The station received the $60,000 vehicle through a state grant.
A significant milestone we passed in 2010 is that every department that requested a vehicle got one, explained Texas Forest Service Director Tom Boggus.
It’s funding that Fire Chief Lee Hall says helps fuel this 12 man department in rural Burleson County.
We solely survive off of donations, added Hall. My operating budget realistically is $22,000 to $23,000 a year and that’s bare minimum — That’s just what it takes to keep fuel in the trucks, not repair vehicles. We are lucky our home owners association pays for our insurance, because we wouldn’t be able to be out there driving the trucks.”

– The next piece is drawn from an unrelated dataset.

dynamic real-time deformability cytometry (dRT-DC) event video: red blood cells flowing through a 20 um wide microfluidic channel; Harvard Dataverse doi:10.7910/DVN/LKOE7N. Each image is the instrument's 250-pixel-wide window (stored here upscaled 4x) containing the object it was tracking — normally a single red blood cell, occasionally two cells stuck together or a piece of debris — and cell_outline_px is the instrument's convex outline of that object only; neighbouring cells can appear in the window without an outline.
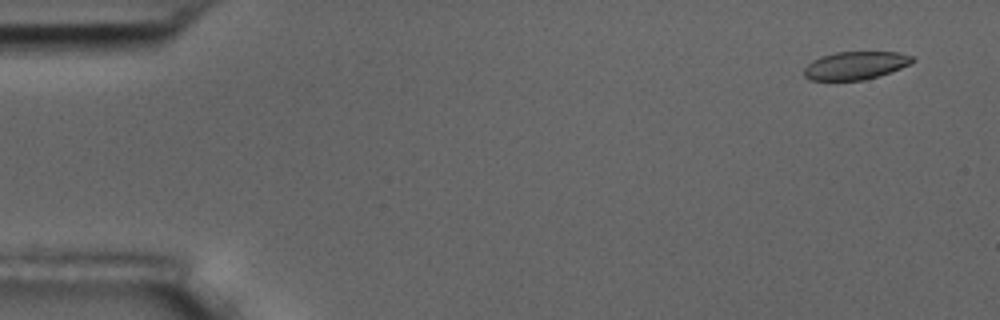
{"species": "common noctule bat (a hibernating species)", "species_latin": "Nyctalus noctula", "temperature_condition": "room temperature", "stored_images_in_passage": 6, "camera_frame_rate_fps": 3000, "um_per_image_px": 0.085, "animal": {"sex": "male", "body_mass_g": 17.5, "forearm_length_mm": 52.3}, "frame": {"image": 1, "passage_image": 1, "time_ms": 0.0, "image_size_px": [1000, 320], "cell_outline_px": [[916, 60], [900, 68], [864, 80], [812, 80], [804, 76], [804, 68], [812, 60], [820, 56], [836, 52], [900, 52], [912, 56]], "centroid_in_image_um": [72.69, 5.55], "position_along_channel_um": 12.3, "area_um2": 17.51}}
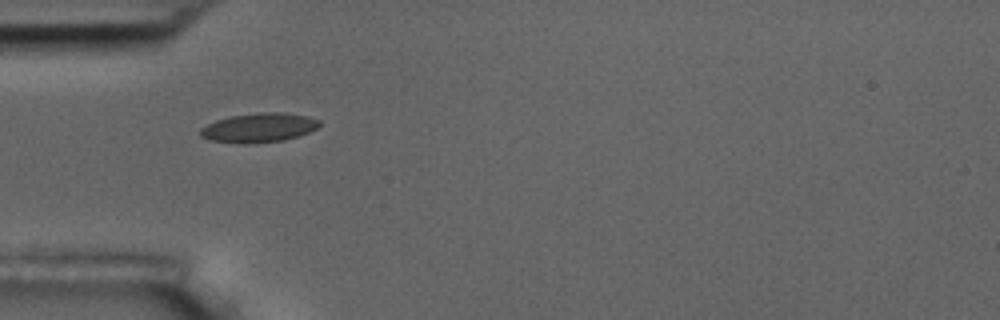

As the state faces economic challenges – lawmakers are slashing $18 million from a $25 million fund. This fund directly affects volunteer fire departments like Beaver Creek.
It’s a daily struggle, added Hall. We have enough money to make it, or we don’t have enough money to make it.”
The cuts are going to be significantly found in vehicles, rolling stock, fire engines, explained Boggus.
The remaining $7 million will be allocated upon request for training costs and protective gear for the nearly 1,500 volunteer fire departments across the state. And as the economy slowly recovers, the men and women on the front line will be facing a challenging future.
La Nina conditions are still here and so the forecast is not good so our volunteer firefighters are still going to be challenged this spring,” said Boggus.
But it’s a challenge that Hall says he’s not willing to give up any time soon.
If people don’t volunteer and you call 911 then who’s going to come? questioned Hall. The spirit of volunteering is dying. If someone dials 911 at 2 o’clock in the morning they expect help to come. If I dial 911, I pray that help will come. If we didn’t have volunteers then where will we be?